7. Providing Scholarships
- Are there special rules for grants to individuals? Yes. Scholarships to benefit disqualified persons are prohibited. For example, a private foundation cannot provide a scholarship for the grandchildren of the foundation’s substantial donor.
- Can we avoid these rules if we make the grant to a public charity or directly to the educational institution? Generally, yes. The foundation could grant directly to the institution and have it make the selection if the charitable class is large enough and the institution is agreeable. If the foundation does not want to limit the recipients to one institution, it also could establish a companion fund for scholarships at CICF.
8. Jeopardizing Investments and Excess Business Holdings
Private foundation trustees and managers must be attentive to rules affecting its investments. Imprudent and risky investments can result in imposition of an excise tax of 10% of the amount invested. The rules also regulate how much of a business enterprise a foundation and its disqualified people may hold.
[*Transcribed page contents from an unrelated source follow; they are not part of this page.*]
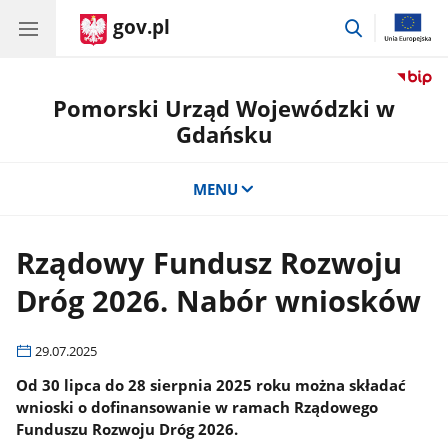
gov.pl
przejdź
do
wyszukiwar
Pomorski Urząd Wojewódzki w
Gdańsku
MENU
Rządowy Fundusz Rozwoju
Dróg 2026. Nabór wniosków
29.07.2025
Od 30 lipca do 28 sierpnia 2025 roku można składać
wnioski o dofinansowanie w ramach Rządowego
Funduszu Rozwoju Dróg 2026.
9. International Grantmaking
- Can we make grants outside the U.S.? Private foundations can grant to non-501(c)(3) organizations outside the U.S. as long as they follow the rules for either “expenditure responsibility” or “equivalency determination”.
- What are the Expenditure Responsibility rules? 1) Pre-grant inquiry; 2) written agreement; 3) separate account; 4) regular reports; 5) reports to IRS on 990-PF.
10. Lobbying or Other Transactions with Government Officials
A private foundation may not make, or agree to make, any payment of money or transfer of property to a government official. Moreover, the Tax Code imposes punitive taxes on private foundations and their managers if the foundation engages in lobbying and requires the foundation to correct the situation. Although there are types of non-lobbying advocacy that fall outside the technical statutory definition of lobbying, foundations that wish to become involved in public policy must follow the lobbying rules established by IRS regulation.
Sources used in compiling this article: various publications by the Council on Foundation’s legal staff.